なにをするのかよく分からない「京大青龍会」というサークルの新歓コンパに参加した安部は、そこで理想の鼻を持つ早良京子と出会う。
彼女(の鼻)に一目惚れした安部はサークルに入会するのだが、それはなんとも奇妙で恐ろしい「ホルモー」という対戦型競技に参加しなければらならなくなる。
前から読んでみようと思っていた『鴨川ホルモー』を読了しました。
まずタイトルにもついてる「ホルモー」とはなんぞや?!
そう、「ホルモー」が何なのかという事で強烈に読者の興味を惹き付ける魔力がそこにある(笑)。
その「ホルモー」については対戦型の競技とだけ書くに留めるだけにしたい。
なんといっても本書の核は「ホルモー」にあるのだから(笑)。
特に「ホルモー」とは何なのかが次第に判明していき、実際に「ホルモー」が競われるあたりは緊迫感もあり、グイグイと読ませる。
また、その「ホルモー」以外の部分も面白かった。
鼻フェチであり、さだまさしの歌をこよなく愛する主人公の安部を取り巻く登場人物、特に安部と行動を共にする帰国子女である高村が実に可笑しい。
長い海外生活で自分のアイデンティティに悩み、自身のルーツである日本人であるという事に拘る高村のズレた言動と安部との会話には思わず笑ってしまう。
京都を舞台にしたちょっと不思議な物語という事で、森見登美彦を思い浮かべるけれど、森見さんほどクセは無いのでその分読みやすいかも。
ただ、この読みやすいってのは人によっては薄っぺらいと捉える方も多いのでは。
それはサークル内の恋愛模様など、予想通りの展開を見せるあたりや、主人公も含めて(特に大木凡人似の凡ちゃん)登場人物が描ききれてない部分によるかも。

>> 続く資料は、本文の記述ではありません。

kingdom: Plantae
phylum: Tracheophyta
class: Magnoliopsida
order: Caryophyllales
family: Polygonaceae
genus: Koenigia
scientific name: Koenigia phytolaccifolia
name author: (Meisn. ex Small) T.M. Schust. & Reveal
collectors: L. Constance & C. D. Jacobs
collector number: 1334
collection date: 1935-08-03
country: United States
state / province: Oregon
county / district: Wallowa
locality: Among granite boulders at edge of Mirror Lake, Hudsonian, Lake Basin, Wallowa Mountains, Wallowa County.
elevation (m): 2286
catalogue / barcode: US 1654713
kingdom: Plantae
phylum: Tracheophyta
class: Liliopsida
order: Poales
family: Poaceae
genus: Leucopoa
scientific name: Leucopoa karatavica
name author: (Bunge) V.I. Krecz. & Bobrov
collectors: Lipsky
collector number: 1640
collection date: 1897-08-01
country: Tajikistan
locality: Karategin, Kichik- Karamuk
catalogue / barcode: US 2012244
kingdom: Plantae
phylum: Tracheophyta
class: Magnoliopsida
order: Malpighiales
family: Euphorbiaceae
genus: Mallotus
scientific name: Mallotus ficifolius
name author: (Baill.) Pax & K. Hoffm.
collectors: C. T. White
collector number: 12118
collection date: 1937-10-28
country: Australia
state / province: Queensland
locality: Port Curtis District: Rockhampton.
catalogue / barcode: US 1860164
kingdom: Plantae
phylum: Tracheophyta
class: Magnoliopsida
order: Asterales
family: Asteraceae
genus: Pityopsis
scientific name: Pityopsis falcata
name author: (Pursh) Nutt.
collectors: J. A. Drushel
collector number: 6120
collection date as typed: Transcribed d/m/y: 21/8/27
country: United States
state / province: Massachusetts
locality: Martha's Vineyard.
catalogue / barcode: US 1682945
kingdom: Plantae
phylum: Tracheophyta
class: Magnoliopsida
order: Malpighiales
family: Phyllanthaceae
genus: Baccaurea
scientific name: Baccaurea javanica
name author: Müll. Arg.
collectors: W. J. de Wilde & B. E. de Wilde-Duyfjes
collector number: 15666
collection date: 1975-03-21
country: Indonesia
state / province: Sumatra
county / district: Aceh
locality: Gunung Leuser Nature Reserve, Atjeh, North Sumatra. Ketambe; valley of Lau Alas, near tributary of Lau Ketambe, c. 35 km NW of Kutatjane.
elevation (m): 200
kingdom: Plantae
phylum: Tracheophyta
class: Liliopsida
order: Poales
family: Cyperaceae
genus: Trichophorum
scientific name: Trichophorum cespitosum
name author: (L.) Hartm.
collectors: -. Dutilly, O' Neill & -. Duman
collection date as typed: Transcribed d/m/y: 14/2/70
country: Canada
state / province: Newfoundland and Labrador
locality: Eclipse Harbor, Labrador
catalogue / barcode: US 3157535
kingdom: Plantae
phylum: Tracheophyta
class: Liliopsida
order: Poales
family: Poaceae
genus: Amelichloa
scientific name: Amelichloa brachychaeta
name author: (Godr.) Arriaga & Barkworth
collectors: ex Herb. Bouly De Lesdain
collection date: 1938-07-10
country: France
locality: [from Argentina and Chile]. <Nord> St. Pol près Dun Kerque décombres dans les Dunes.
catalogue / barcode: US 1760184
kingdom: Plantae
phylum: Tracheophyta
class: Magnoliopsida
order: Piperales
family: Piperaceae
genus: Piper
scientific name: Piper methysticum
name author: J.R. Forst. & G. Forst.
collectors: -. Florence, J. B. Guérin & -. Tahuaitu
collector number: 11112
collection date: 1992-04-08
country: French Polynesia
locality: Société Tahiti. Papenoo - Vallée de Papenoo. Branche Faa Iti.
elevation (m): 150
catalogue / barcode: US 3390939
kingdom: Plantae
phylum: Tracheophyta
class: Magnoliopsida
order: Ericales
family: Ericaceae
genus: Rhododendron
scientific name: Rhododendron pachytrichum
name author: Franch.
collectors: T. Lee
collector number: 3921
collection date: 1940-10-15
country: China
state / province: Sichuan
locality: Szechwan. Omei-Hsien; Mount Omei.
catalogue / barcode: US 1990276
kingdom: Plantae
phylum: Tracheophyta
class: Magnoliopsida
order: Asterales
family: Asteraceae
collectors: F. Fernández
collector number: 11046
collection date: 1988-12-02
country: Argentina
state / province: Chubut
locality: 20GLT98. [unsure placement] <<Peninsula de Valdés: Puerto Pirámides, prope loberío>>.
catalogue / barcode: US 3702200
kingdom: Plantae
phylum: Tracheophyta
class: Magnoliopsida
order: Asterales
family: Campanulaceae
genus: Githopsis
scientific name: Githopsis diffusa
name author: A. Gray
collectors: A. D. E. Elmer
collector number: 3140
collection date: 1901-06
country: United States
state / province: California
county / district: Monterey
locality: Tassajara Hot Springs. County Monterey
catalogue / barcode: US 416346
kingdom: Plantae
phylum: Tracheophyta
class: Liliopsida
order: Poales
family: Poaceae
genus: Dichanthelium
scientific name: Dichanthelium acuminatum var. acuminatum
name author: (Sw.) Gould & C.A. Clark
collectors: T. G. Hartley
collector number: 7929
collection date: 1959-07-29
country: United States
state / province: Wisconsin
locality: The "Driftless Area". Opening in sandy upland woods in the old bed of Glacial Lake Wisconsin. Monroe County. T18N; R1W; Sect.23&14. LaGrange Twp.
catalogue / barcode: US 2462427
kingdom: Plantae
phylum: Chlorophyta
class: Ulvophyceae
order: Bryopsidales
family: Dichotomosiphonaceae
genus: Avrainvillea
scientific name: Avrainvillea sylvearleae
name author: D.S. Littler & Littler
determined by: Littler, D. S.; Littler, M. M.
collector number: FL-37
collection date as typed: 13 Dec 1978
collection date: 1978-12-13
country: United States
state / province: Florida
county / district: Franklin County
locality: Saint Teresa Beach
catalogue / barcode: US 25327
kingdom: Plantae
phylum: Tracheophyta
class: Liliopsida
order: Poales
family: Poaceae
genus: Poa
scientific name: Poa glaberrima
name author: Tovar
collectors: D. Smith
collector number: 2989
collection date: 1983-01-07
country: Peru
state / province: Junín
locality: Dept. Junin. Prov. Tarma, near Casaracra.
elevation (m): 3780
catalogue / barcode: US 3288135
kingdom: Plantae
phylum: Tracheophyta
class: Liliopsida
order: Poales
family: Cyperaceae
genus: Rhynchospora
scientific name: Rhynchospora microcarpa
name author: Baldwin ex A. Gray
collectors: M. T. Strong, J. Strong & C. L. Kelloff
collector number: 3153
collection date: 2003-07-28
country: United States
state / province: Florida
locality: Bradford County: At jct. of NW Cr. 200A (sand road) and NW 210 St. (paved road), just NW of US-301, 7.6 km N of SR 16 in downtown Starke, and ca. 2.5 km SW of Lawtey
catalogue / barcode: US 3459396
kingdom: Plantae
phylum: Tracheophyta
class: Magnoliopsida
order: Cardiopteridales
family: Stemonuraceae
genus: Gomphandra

それでも場面場面は面白いし、ラストまでの持って行き方もうまいので、あっという間に読ませます。
著者にとってこれがデビュー作という事なので、今後の作品にも期待できますね。
それにしても、吉田代替りの儀で行われる舞の・・・なんともバカらしくて可笑しい事!
思わず読みながら吹き出してしまった(笑)。